Compounding the sense of injustice is the fact that Dos Santos is a family man with a local girlfriend (a data typist at the police station) and an 18-month-old daughter.

The general view is that Port Nolloth has far more serious crime problems, including drug trafficking and murder. Said a shopkeeper who asked not to be named: “I’m certain there are people in town accused of far worse who carry on just fine. It’s a case of money talks and shit walks.”

The shopkeeper’s ire was directed partly at an ex-mayor of the town, Nick Kotze, one of 33 people arrested in an anti-smuggling raid in 2002. Springbok police spokesperson Gerrit Cloete said Kotze was given an R8 000 fine and an 18-month jail term after being convicted on four charges of illicit diamond buying last August. After paying R32 000, Kotze, one of the town’s wealthier residents, walked free.

Residents raised the Kotze case, questioning why Dos Santos received a comparatively harsh sentence. But, in the first conviction of its kind, Dos Santos was found guilty of racketeering — when a person is accused of persistently being involved in illegal activity — as well as illicit diamond buying.

Most stolen uncut stones that end up on the black market come from the Alexkor, De Beers and Trans Hex mines along the coast and the Orange river, and it has been estimated that 30% of the diamonds mined there are smuggled out by employees.

This is despite high security and a roadside billboard blaring “fluit, fluit misdaad uit, [whistle crime away]”, encouraging workers to blow the whistle on corrupt colleagues.

Numerous smuggling syndicates operate in the area.

But in a hangover from the days when the government propped up De Beers’s “single-channel” marketing cartel, it remains illegal even to possess uncut diamonds, no matter what their source.

Even the Port Nolloth police say Dos Santos is a “nice guy” — but that he knew the risks.
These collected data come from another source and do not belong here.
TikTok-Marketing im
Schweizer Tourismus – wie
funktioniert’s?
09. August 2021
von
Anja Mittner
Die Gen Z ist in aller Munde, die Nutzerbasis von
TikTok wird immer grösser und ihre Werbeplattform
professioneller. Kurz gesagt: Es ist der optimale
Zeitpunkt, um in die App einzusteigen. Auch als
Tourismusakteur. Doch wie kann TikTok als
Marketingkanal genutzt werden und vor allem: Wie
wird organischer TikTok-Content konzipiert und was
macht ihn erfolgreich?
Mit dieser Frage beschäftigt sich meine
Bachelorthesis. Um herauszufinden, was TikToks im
He became “te windgat, te mak [spoke too much, and became too casual]”. But there was no doubt he was “a big man” in the smuggling business. “The thing is, there’s lots of other big men here.”

Police believe the closure of the Port Nolloth gold and diamond branch five years ago has made it easier for smugglers, who know immediately when officers from Springbok or Alexander Bay are in town.

A senior officer from the Springbok diamond branch argued that the Dos Santos judgement, while “setting a good example”, had not necessarily affected the illegal trade. Smugglers had changed the way they did business, and inside information was harder to come by.

Explained one officer: “Smugglers used to use their cellphones to set up meetings and post observers to watch the police. Now, they’re not using new runners. If they don’t know him, they won’t use him.”